INDUSTRIINDONESIA.ID, JAKARTA – Menanggapi harapan Presiden Jokowi akan peluang Indonesia menjadi Negara Maju dengan perhitungan 5 tahun kali 3 periode kepemimpinan nasional terhitung sejak tahun 2024, sepertinya jika dikaitkan dengan era Bonus Demografi yang dimulai sejak tahun 2012 dengan puncaknya pada tahun 2030 dan akan berakhir tahun 2045 dapat dimungkinkan tercapai.
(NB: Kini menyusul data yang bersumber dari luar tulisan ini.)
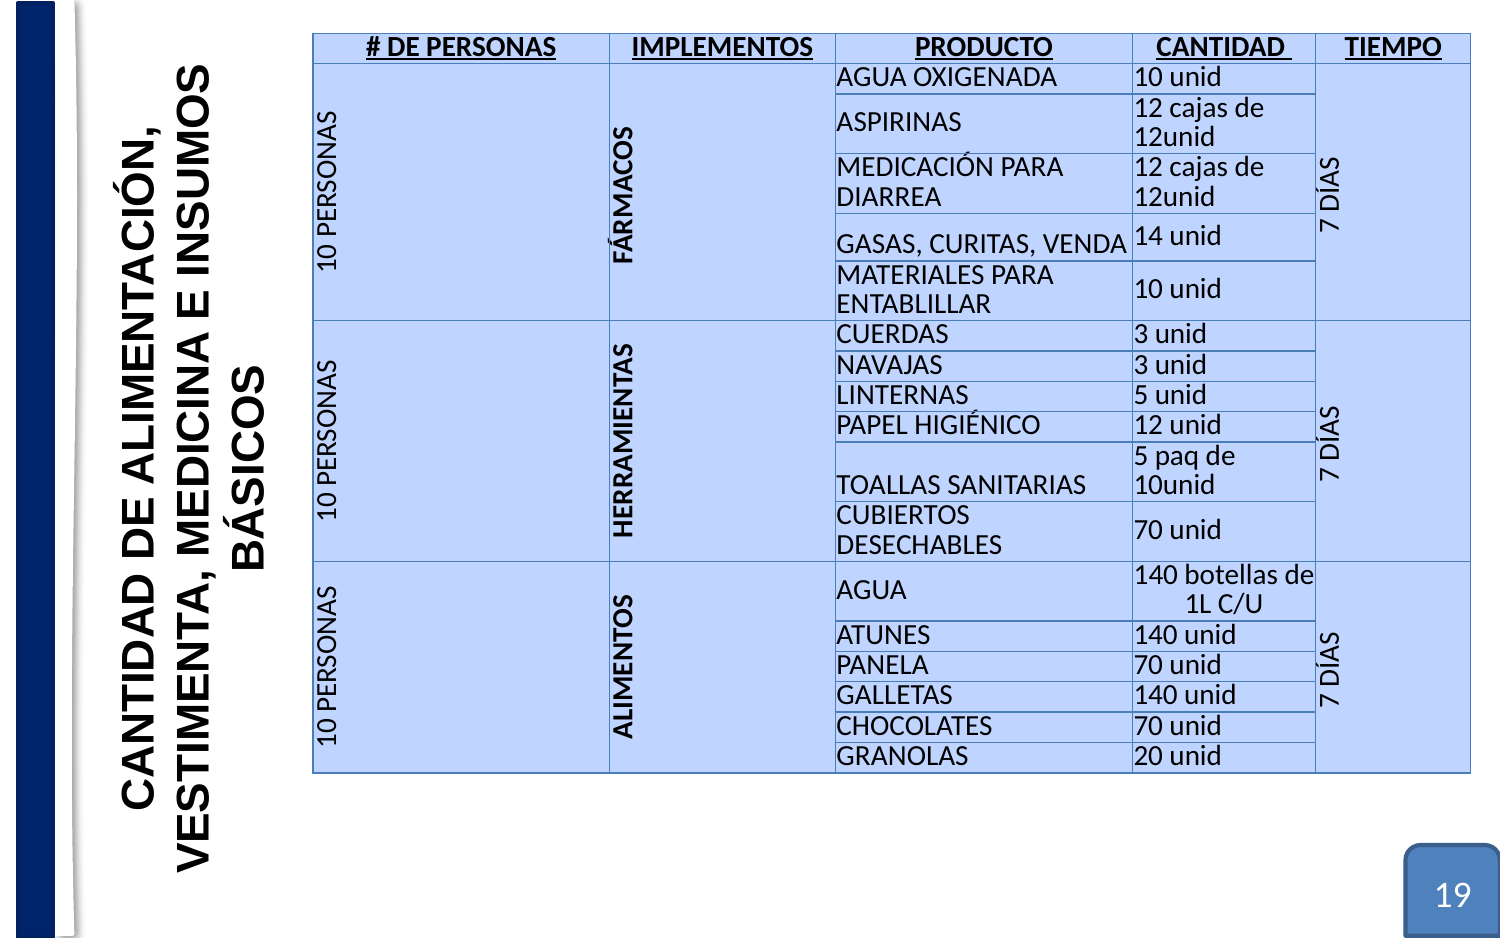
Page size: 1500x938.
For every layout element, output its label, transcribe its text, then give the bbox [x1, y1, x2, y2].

table_cell PAPEL HIGIÉNICO [836, 412, 1132, 441]
table_cell 5 paq de 10unid [1133, 443, 1315, 501]
table_header CANTIDAD [1133, 34, 1315, 63]
table_cell NAVAJAS [836, 352, 1132, 381]
table_cell 10 PERSONAS [314, 64, 609, 320]
table_cell 70 unid [1133, 502, 1315, 561]
table_cell 12 cajas de 12unid [1133, 95, 1315, 153]
table_cell 140 botellas de 1L C/U [1133, 562, 1315, 620]
table_cell 140 unid [1133, 622, 1315, 651]
table_cell 7 DÍAS [1316, 562, 1470, 772]
table_cell 70 unid [1133, 713, 1315, 742]
table_header # DE PERSONAS [314, 34, 609, 63]
table_cell GALLETAS [836, 682, 1132, 711]
table_cell 10 unid [1133, 64, 1315, 93]
table_cell 10 unid [1133, 262, 1315, 320]
table_header TIEMPO [1316, 34, 1470, 63]
table_cell 20 unid [1133, 743, 1315, 772]
table_cell 70 unid [1133, 652, 1315, 681]
table_cell TOALLAS SANITARIAS [836, 443, 1132, 501]
table_cell AGUA OXIGENADA [836, 64, 1132, 93]
table_cell ASPIRINAS [836, 95, 1132, 153]
table_cell CUBIERTOS DESECHABLES [836, 502, 1132, 561]
table_cell GASAS, CURITAS, VENDA [836, 214, 1132, 260]
table_cell CUERDAS [836, 321, 1132, 350]
text_box 19 [1403, 842, 1500, 938]
table_cell FÁRMACOS [610, 64, 835, 320]
table_cell AGUA [836, 562, 1132, 620]
table_cell 7 DÍAS [1316, 64, 1470, 320]
table_cell 3 unid [1133, 321, 1315, 350]
table_cell 12 cajas de 12unid [1133, 154, 1315, 213]
table_cell 140 unid [1133, 682, 1315, 711]
table_cell PANELA [836, 652, 1132, 681]
table_cell MEDICACIÓN PARA DIARREA [836, 154, 1132, 213]
table_cell 3 unid [1133, 352, 1315, 381]
table_cell CHOCOLATES [836, 713, 1132, 742]
table_cell 5 unid [1133, 382, 1315, 411]
table_cell 10 PERSONAS [314, 562, 609, 772]
table_cell GRANOLAS [836, 743, 1132, 772]
title CANTIDAD DE ALIMENTACIÓN, VESTIMENTA, MEDICINA E INSUMOS BÁSICOS [100, 11, 257, 927]
table_header IMPLEMENTOS [610, 34, 835, 63]
table_cell 10 PERSONAS [314, 321, 609, 561]
table_cell LINTERNAS [836, 382, 1132, 411]
table_cell MATERIALES PARA ENTABLILLAR [836, 262, 1132, 320]
table_cell 7 DÍAS [1316, 321, 1470, 561]
table_cell 14 unid [1133, 214, 1315, 260]
table_cell ATUNES [836, 622, 1132, 651]
table_cell 12 unid [1133, 412, 1315, 441]
table_cell HERRAMIENTAS [610, 321, 835, 561]
table_header PRODUCTO [836, 34, 1132, 63]
table_cell ALIMENTOS [610, 562, 835, 772]
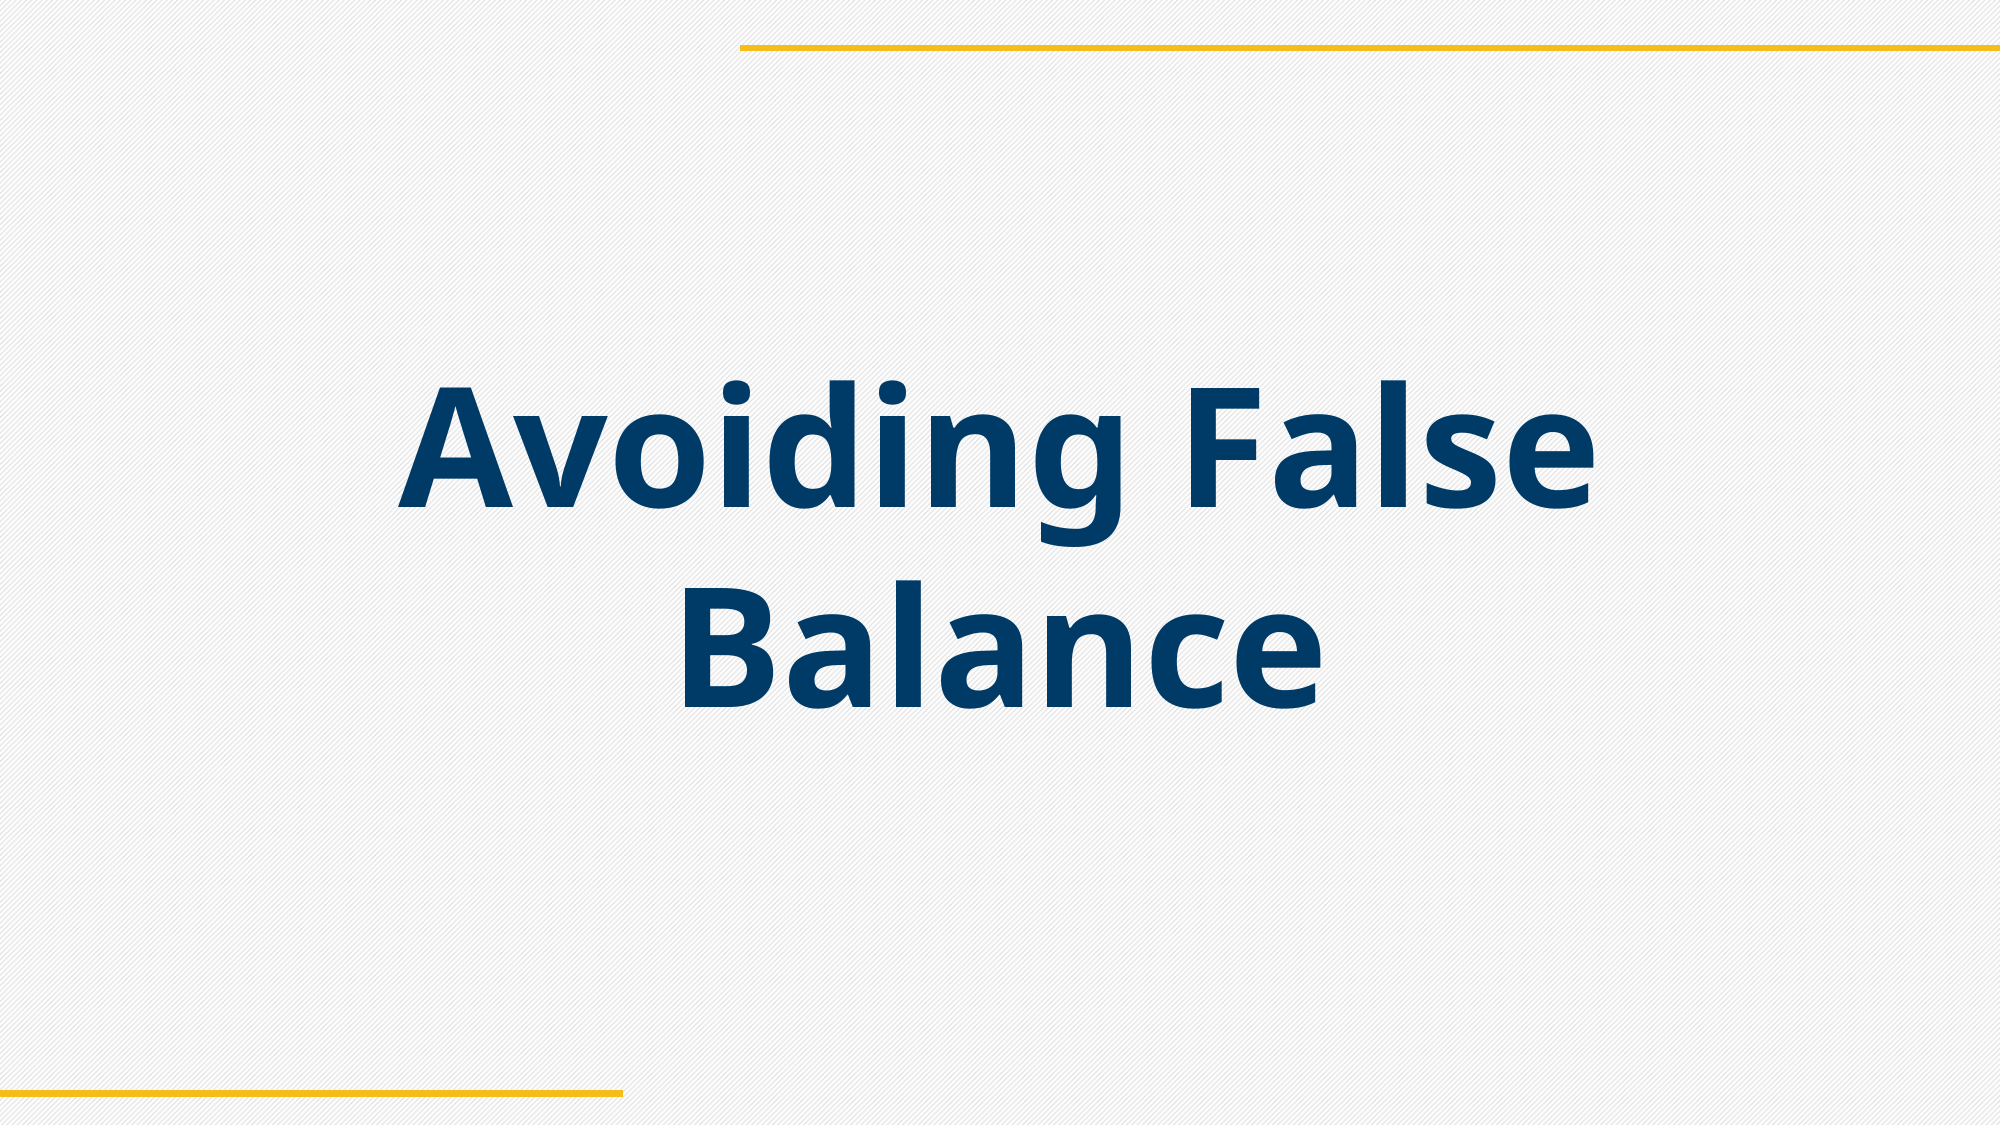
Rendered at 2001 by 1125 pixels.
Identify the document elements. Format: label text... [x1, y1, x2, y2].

text_box Avoiding False Balance [380, 333, 1620, 749]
Pencapaian tersebut sangat mungkin terjadi jika mayoritas populasi usia produktif yang utamanya dalam rentang usia 15 hingga 35 tahun harus dibentuk sebagai generasi penerus yang dibekali penuh dengan kompetensi yang siap terjun sebagai profesional serta memiliki dasar karakter yang kuat sebagai pribadi yang tangguh, jujur, disiplin, bertanggung jawab dan peka terhadap kondisi lingkungan sekitarnya, hal ini disampaikan oleh Sekretaris Jenderal PPK Kosgoro Hari Widodo, melalui pesan kepada redaksi industriindonesia.id, Selasa (23/4).
Hari Widodo menjelaskan, karakter dasar ini memiliki nilai yang utama dalam mempersiapkan tenaga kerja profesional maupun membangun wirausaha nasional yang tangguh, kreatif dan berdaya saing yang tinggi.
“Pembentukan karakter sejatinya dilakukan sejak usaha dini, agar proses pembentukan tersebut dapat menjadi kebiasaan positif yang membudaya dalam kehidupan keseharian,” ungkapnya.
Dia menyampaikan, apa yang disampaikan oleh Presiden Jokowi sungguh sangat tepat dan menunjukkan komitmen yang kuat untuk membangun generasi emas sebagai pondasi sekaligus ujung tombak pembangunan Indonesia.
“Sebagaimana lagu kebangsaan Indonesia Raya …Bangunlah Jiwanya…Bangunlah Badannya…jelas itu mensyaratkan bahwa pembangunan Karakter adalah hal penting sebagai cerminan karakteristik bangsa Indonesia yang bertekad maju sebagai bangsa yang bermartabat,” pungkas Hari, menanggapi sambutan Presiden Joko Widodo dalam acara Pembukaan Kongres XXIII PGRI tahun 2024 di Jakarta.